AI Agents Need Guardrails: How JFrog Is Building a Security Layer for Enterprise AI
As AI agents become more autonomous and integrated into enterprise software development, organizations face a critical security challenge: how to control what these agents can access and execute. JFrog, a software supply chain platform developer, has unveiled two new registry innovations designed to govern AI and agentic AI systems, addressing vulnerabilities that could expose companies to prompt hijacking, credential theft, and unauthorized code execution .
What Are MCP Servers and Why Do They Matter for AI Security?
Model Context Protocol (MCP) servers have become essential infrastructure for AI agents, acting as trusted intermediaries that give AI models access to internal and external enterprise systems, application programming interfaces (APIs), and data. However, this power comes with significant risk. Because developers often use MCP servers from multiple AI toolkits and vendors, organizations struggle to monitor these AI connections and enforce consistent security policies .
JFrog's new MCP Registry addresses this visibility gap by creating a centralized system of record for MCP server usage. The registry treats MCP servers like any other software asset, enabling organizations to quickly block insecure developer tools and enforce governance policies across all AI workflows. Without this oversight, MCP servers can execute arbitrary code directly on user machines or remote systems with high privileges, creating exposure to severe risks including prompt hijacking vulnerabilities, over-privileged access, and credential exposure .

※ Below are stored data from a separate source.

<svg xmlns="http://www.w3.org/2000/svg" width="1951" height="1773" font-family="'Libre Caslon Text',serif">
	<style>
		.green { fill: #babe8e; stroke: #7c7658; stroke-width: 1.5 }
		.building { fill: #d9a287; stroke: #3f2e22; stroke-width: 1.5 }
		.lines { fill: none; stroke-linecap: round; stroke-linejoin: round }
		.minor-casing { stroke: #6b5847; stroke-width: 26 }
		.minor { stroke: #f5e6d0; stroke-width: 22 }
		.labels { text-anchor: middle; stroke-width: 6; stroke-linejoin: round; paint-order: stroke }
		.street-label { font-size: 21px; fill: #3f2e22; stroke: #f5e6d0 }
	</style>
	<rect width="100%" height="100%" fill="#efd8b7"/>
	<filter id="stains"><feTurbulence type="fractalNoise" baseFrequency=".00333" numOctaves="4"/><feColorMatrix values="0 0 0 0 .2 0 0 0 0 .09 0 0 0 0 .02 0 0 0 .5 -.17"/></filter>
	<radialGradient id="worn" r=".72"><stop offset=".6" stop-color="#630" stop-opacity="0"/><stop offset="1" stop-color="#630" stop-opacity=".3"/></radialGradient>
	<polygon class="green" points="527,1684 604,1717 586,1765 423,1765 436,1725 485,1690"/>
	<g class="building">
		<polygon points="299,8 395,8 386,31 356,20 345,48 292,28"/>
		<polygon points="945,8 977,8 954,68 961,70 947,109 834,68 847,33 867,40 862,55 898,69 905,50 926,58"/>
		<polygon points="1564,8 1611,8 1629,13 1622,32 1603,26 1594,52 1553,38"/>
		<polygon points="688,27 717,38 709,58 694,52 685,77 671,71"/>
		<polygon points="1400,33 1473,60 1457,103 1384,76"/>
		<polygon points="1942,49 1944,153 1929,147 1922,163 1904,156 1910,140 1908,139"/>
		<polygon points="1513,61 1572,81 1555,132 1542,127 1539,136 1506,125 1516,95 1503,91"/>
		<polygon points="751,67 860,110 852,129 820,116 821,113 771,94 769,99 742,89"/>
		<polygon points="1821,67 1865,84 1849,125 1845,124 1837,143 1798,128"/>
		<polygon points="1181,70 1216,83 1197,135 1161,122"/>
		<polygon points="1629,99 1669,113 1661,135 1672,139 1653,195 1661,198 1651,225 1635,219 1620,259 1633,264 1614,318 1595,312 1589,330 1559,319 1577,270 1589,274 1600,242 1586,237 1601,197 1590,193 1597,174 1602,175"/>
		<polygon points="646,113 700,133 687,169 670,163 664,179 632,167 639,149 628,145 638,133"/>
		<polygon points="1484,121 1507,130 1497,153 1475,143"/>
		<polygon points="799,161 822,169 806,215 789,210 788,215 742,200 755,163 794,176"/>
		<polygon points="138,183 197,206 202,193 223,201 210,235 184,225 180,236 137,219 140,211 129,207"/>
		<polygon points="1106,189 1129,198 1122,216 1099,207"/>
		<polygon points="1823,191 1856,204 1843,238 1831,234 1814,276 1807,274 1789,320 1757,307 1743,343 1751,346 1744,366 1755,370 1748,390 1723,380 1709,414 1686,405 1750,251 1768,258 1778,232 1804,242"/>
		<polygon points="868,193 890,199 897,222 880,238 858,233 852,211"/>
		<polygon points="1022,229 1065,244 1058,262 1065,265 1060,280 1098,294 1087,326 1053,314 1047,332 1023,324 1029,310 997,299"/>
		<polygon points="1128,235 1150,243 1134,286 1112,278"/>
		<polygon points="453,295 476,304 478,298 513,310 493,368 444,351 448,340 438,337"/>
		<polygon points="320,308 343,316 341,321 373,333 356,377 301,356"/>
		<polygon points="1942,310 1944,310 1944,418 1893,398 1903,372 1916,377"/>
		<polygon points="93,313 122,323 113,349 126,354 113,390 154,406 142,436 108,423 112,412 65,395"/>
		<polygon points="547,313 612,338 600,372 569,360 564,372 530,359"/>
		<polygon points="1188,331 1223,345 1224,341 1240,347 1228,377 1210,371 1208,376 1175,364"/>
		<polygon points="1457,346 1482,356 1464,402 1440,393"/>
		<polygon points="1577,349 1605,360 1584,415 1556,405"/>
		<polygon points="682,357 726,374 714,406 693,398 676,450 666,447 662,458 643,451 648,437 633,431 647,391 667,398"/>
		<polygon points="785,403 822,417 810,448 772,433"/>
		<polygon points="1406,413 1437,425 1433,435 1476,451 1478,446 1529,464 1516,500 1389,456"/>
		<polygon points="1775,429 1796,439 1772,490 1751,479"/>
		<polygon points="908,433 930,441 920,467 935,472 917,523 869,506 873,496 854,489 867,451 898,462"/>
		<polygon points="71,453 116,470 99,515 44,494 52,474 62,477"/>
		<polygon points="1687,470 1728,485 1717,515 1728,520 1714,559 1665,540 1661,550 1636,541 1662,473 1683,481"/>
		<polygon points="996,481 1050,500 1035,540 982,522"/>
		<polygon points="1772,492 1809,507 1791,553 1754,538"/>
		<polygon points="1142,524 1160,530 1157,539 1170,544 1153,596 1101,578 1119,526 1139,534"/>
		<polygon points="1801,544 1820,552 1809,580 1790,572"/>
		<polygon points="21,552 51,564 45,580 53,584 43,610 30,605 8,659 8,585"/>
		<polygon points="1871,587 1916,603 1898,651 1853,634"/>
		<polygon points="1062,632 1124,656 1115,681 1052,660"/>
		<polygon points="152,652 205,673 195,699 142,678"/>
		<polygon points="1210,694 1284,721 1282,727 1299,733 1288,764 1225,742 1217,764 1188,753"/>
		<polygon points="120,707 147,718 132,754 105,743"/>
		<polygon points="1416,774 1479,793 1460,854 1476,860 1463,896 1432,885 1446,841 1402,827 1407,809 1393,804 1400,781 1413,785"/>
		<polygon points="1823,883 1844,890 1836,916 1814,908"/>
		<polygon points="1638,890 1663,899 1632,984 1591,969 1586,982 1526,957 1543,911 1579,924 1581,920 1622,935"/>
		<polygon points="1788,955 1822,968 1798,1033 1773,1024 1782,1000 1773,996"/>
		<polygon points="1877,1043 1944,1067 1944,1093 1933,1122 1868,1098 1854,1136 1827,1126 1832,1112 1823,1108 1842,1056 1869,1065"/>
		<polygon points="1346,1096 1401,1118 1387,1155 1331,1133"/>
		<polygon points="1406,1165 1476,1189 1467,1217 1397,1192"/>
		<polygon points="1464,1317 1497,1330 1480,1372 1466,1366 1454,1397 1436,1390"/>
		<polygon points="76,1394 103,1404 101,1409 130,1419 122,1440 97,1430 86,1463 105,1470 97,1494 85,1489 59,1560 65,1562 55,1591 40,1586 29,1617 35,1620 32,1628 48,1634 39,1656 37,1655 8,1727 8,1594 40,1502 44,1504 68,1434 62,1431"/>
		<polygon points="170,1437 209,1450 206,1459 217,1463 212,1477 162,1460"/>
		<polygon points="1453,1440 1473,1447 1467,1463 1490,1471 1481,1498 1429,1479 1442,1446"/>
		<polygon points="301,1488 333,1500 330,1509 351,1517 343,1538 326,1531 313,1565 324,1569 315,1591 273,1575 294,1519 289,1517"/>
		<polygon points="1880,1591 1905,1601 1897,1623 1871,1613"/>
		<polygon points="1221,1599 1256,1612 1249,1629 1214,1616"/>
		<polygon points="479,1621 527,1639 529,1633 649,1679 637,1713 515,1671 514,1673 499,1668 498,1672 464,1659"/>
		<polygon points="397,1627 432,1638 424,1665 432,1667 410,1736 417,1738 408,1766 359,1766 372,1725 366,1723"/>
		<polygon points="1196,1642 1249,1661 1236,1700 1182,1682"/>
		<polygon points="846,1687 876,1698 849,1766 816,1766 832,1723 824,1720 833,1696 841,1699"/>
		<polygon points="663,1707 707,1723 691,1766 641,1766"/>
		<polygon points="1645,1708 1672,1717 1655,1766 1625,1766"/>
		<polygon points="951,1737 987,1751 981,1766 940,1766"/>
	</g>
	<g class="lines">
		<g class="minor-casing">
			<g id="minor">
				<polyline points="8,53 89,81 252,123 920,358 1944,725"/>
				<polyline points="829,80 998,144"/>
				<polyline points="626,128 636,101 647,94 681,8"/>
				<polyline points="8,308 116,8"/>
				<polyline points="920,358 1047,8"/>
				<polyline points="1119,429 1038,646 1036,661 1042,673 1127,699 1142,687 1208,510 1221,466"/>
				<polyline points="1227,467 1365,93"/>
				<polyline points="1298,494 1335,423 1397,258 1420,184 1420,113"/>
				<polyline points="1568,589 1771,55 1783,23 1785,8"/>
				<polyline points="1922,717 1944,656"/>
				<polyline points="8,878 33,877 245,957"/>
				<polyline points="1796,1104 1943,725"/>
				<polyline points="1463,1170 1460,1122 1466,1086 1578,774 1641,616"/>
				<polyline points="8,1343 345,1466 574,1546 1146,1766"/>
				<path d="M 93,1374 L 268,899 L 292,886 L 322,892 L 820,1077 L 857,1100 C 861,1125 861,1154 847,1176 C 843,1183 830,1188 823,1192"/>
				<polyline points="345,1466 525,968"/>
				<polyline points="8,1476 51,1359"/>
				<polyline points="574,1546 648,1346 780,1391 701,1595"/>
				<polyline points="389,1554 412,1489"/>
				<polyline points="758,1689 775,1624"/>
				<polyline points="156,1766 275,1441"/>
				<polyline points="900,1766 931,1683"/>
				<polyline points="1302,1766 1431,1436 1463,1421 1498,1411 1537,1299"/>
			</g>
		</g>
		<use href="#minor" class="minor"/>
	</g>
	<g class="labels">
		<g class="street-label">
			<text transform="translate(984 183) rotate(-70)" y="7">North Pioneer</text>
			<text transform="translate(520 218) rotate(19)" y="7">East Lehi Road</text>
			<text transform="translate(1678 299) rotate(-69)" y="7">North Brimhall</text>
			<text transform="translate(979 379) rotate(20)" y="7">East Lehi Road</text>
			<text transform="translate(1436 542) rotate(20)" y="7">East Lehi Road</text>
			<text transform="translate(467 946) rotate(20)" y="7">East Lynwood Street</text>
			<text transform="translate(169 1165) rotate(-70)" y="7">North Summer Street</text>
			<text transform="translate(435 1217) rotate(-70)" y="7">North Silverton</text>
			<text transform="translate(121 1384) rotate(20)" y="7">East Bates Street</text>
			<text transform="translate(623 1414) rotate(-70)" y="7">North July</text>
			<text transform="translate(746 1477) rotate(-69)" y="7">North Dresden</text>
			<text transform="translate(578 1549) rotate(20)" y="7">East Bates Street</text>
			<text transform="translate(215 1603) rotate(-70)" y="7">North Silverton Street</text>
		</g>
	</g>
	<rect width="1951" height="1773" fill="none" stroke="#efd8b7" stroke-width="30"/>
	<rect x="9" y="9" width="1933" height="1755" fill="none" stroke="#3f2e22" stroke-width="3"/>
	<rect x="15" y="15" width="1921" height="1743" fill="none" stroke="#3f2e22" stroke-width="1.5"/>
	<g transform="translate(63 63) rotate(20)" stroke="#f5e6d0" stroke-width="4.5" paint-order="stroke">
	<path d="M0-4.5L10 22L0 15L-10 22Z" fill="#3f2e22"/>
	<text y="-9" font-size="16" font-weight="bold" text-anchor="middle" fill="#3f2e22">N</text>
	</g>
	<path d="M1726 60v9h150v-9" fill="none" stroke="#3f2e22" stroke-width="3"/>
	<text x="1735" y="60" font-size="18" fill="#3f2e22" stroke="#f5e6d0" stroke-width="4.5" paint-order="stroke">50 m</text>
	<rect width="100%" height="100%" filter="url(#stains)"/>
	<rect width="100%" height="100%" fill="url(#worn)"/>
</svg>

How Can Enterprises Secure Their AI Agent Deployments?
- Centralized Discovery and Configuration: Treat every MCP server as a governed artifact with centralized discovery, configuration, and project-level permissions management to maintain visibility across all AI connections.
- Skill Verification and Scanning: Use agent skills registries to store, scan, and govern all agentic binary assets, ensuring that only vetted skills guide AI agents toward safe, authorized actions.
- Policy Enforcement on Every Workflow: Establish mandatory governance policies that apply to every AI or agentic workflow, preventing unvetted tools and uncontrolled agent behavior from introducing enterprise risk.
JFrog's second innovation, the Agent Skills Registry, extends this governance framework specifically for AI agents. Developed in partnership with Nvidia's Enterprise AI Factory, this registry establishes a system of record for agent skills, models, and software packages. The partnership integrates with Nvidia Agent Toolkit, which includes NemoClaw, an open-source runtime for building AI agents .
"A malicious software package can compromise an application. An unvetted skill can guide an agent to perform harmful actions," stated Gal Marder, Chief Strategy Officer at JFrog.
Gal Marder, Chief Strategy Officer at JFrog
The Agent Skills Registry will serve as a registry for AI models and agent skills within Nvidia AI-Q Blueprint, part of the Nvidia Agent Toolkit. By establishing JFrog Platform as an integrated, secure registry for Nvidia AI-Q Blueprint and Nvidia NemoClaw runtime, enterprises can safely operate agents using verified skills, MCP servers, models, and software packages .
Why Is This Timing Critical for Enterprise AI Adoption?
Software supply chains are increasingly AI-driven, but the governance frameworks haven't kept pace with deployment speed. Yuval Fernbach, Chief Technology Officer for JFrog MLOps, emphasized that innovation cannot come at the expense of security, visibility, control, or compliance .
"This innovation cannot come at the expense of security, visibility, control, or compliance. By establishing a system of record for MCP server usage, and treating them like any other binary asset, organisations can confidently innovate at scale while maintaining trust and control," explained Yuval Fernbach.
Yuval Fernbach, Chief Technology Officer for JFrog MLOps
The challenge is particularly acute because AI agents operate with increasing autonomy. Unlike traditional software tools that require explicit user commands, agents can make decisions, access systems, and execute code based on their training and the instructions they receive. This autonomy is powerful for productivity but dangerous without proper oversight. A single unvetted skill or compromised MCP server could allow an agent to perform harmful actions across an entire organization's infrastructure .
JFrog's approach treats AI governance as a supply chain problem, not just a security problem. Just as organizations scan software dependencies for vulnerabilities, they now need to scan AI components, agent skills, and MCP server connections. This shift reflects a broader recognition that as AI becomes embedded in enterprise workflows, the tools and frameworks that manage traditional software must evolve to manage AI systems as well.
For development teams and security leaders, these registries represent a practical step toward responsible AI deployment. Rather than choosing between innovation speed and security, organizations can now establish governance frameworks that allow teams to confidently use AI agents while maintaining the visibility and control necessary for enterprise operations.